今回、登場するヒシャゲ古墳の周辺には、映像にも映っていますが、ガラスのかけらがキラキラしているような羽根のチョウトンボや、足まで真っ赤なネキトンボがたくさん飛んでいます。ですが、古墳からちょっと離れるとまるで見られなくなる。絶滅危惧種ではないけれど、人間の生活圏で見かけなくなった珍しいトンボが、古墳の周辺を普通に飛んでいます。様々な鳥の棲家にもなっていて、まさにサンクチュアリ。普通に人が入れない場所だから、独特の生態系があるのだと思います。
ちまたでは「古墳ブーム」が起きていて、古墳がたくさんある奈良だから、当然、古墳巡りをするツアーもあり、中には「古墳に入ろう」という企画が売り出されているそうです。そういう観光もあるのかな、と否定はしませんが、たとえば僕だったら、立ち入り禁止の場所にわざわざ入ってどんな絵が撮れるかなんて、これっぽっちも思わない。

* 記録データ *
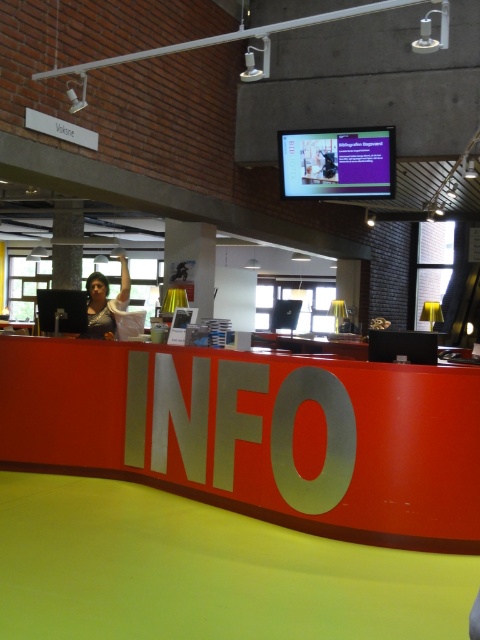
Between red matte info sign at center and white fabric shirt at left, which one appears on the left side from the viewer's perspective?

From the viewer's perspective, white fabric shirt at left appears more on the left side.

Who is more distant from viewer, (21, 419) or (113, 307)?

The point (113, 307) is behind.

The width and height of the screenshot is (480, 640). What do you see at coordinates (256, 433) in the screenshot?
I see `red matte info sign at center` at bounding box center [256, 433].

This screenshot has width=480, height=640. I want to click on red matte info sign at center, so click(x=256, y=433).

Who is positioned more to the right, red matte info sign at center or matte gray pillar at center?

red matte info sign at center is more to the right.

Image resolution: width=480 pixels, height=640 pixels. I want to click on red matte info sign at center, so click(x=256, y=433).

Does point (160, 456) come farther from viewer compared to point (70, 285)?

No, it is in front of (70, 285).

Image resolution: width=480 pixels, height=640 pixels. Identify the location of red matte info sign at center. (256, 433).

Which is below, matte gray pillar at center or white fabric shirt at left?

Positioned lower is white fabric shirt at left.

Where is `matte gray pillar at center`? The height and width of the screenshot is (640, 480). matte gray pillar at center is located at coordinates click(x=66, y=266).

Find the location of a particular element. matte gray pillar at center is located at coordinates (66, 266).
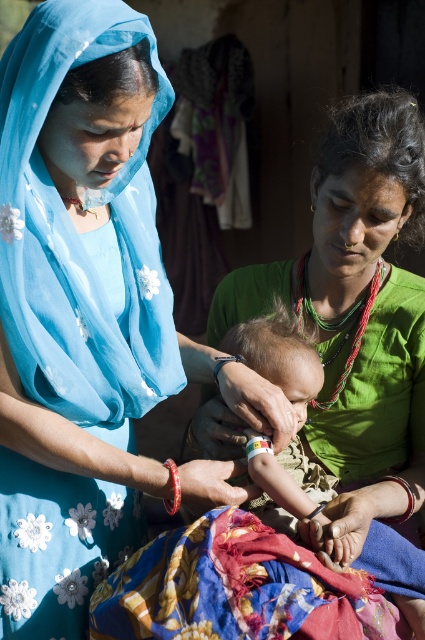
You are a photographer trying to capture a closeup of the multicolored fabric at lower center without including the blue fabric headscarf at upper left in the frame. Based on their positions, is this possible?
* * *
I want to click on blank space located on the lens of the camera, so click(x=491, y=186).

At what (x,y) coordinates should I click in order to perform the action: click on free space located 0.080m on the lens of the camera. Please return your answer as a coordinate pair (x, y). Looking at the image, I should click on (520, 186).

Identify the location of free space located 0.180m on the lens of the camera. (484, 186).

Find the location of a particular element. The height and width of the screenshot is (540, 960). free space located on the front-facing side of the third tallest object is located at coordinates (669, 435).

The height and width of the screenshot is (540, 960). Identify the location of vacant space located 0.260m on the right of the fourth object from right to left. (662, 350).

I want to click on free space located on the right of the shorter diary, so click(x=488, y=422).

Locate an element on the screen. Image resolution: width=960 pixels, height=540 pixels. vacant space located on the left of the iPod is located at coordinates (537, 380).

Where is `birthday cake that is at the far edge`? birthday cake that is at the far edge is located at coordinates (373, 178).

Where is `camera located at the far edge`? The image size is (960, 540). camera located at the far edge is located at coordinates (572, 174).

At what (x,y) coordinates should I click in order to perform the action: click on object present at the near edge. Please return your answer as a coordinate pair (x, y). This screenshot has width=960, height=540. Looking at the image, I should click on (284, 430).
---
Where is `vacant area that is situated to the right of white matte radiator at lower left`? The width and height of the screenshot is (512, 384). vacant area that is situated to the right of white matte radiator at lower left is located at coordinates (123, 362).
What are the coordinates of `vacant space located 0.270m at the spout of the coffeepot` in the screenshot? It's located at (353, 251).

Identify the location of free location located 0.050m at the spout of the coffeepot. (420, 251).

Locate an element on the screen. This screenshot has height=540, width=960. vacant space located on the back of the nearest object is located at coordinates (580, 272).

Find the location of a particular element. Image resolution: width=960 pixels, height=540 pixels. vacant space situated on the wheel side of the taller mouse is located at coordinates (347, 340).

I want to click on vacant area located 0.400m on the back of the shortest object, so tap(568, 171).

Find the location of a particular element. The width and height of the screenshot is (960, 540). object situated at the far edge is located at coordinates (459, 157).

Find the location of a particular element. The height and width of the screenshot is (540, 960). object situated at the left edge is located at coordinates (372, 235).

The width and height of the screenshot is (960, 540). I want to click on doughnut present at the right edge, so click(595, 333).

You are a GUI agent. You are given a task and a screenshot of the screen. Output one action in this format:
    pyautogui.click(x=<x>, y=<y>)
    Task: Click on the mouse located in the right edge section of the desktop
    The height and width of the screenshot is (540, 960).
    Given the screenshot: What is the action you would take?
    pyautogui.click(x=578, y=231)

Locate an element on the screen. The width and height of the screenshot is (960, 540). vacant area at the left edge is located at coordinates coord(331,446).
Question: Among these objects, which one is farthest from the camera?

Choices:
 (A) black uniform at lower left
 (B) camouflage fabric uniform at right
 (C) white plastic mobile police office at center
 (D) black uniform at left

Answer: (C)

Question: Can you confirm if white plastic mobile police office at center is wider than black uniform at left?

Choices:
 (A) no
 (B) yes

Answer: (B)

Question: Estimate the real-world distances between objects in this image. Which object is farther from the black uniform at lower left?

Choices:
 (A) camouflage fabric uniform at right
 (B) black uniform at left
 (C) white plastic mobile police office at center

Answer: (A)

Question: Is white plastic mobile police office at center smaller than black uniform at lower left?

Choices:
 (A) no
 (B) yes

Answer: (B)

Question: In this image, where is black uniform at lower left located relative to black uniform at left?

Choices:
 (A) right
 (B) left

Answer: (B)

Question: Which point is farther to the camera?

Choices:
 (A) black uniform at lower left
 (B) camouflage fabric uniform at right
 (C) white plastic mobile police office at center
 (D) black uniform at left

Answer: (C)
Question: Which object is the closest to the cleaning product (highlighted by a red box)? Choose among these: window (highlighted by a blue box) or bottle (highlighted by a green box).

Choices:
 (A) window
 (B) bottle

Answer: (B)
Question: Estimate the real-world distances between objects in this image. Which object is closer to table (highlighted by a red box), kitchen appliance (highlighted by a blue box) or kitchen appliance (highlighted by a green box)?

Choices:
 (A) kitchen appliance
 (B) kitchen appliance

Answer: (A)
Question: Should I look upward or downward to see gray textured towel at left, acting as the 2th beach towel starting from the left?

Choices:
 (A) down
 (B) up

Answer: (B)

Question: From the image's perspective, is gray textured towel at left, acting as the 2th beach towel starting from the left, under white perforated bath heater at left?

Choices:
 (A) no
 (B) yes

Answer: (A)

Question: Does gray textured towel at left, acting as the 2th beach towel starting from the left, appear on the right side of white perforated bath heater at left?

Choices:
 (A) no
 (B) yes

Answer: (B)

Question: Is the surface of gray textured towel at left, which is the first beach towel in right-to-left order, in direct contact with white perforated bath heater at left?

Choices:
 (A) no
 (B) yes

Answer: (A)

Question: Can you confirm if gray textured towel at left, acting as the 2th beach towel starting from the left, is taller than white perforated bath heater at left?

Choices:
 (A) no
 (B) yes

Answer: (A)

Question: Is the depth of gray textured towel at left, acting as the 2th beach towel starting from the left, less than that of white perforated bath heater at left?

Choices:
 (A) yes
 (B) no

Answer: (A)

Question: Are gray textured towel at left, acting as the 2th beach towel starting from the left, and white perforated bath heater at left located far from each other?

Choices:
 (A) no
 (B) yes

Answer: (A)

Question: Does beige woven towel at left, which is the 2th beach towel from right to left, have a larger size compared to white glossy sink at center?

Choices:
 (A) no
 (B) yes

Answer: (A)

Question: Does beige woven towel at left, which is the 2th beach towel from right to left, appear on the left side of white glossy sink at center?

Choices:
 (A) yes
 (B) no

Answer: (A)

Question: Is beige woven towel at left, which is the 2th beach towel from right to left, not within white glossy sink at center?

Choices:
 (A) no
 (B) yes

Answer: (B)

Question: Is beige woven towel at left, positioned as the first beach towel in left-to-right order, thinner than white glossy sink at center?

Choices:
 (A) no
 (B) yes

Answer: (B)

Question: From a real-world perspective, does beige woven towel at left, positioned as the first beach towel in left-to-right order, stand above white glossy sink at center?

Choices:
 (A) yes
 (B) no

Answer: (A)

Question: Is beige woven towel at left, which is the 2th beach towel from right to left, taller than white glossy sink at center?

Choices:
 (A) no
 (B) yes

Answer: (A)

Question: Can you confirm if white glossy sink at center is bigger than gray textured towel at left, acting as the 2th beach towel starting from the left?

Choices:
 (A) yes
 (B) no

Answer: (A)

* やること *
(a) 古墳の文章のうち、「今回、登場するヒシャゲ古墳の」から「生態系があるのだと思います。」までの部分を、一字も変えずに書き出してください。
(b) 古墳の文章を、最後の文のあとから書き進めてください。
データの各行は、本文とは別の資料です。

* 回答 *
(a)
今回、登場するヒシャゲ古墳の周辺には、映像にも映っていますが、ガラスのかけらがキラキラしているような羽根のチョウトンボや、足まで真っ赤なネキトンボがたくさん飛んでいます。ですが、古墳からちょっと離れるとまるで見られなくなる。絶滅危惧種ではないけれど、人間の生活圏で見かけなくなった珍しいトンボが、古墳の周辺を普通に飛んでいます。様々な鳥の棲家にもなっていて、まさにサンクチュアリ。普通に人が入れない場所だから、独特の生態系があるのだと思います。

(b)
僕としては、古墳は中に入って体感するのではなく、外から見て感じるもの。行燈山古墳を撮った時は、風がピタッと止まって、濠の水面に空が映って水鏡のようになった。瞬間、時間も空気もすべてが閉じ込められたようになってね。五感のセンサーがフルに動いて、古墳の奥の奥まで見通せるような感覚になった。古墳の存在感がさらに増して、畏敬の念が自然に湧いてきた。それが古墳の魅力で、宮内庁が言うように、人が受け継いで守ってきたことの重みでもあると思う。
僕は歴史にはそんなに詳しくはないけれど、古墳について、誰の墓とかいろんな思いを巡らせたりする歴史ファンは楽しいやろな、と思います。古墳の発掘については、考古学的に意味があるとわかるけど、考古学以外の価値も理解して、古墳にアクセスしてもらえないかな、と願っています。古墳から学べることはいっぱいあると思うのですよ。外から眺めているだけでもね。そんなことを映像で感じてもらえたら。(文責:図書情報館)
『古墳の美』撮影地……三輪山(桜井市) / 箸墓古墳(桜井市) / 行燈山古墳(天理市) / 宝来山古墳(奈良市) / ヒシャゲ古墳(奈良市) / 劔池嶋上陵(つるぎのいけのしまのえのみささぎ 橿原市)
■保山耕一(ほざん・こういち)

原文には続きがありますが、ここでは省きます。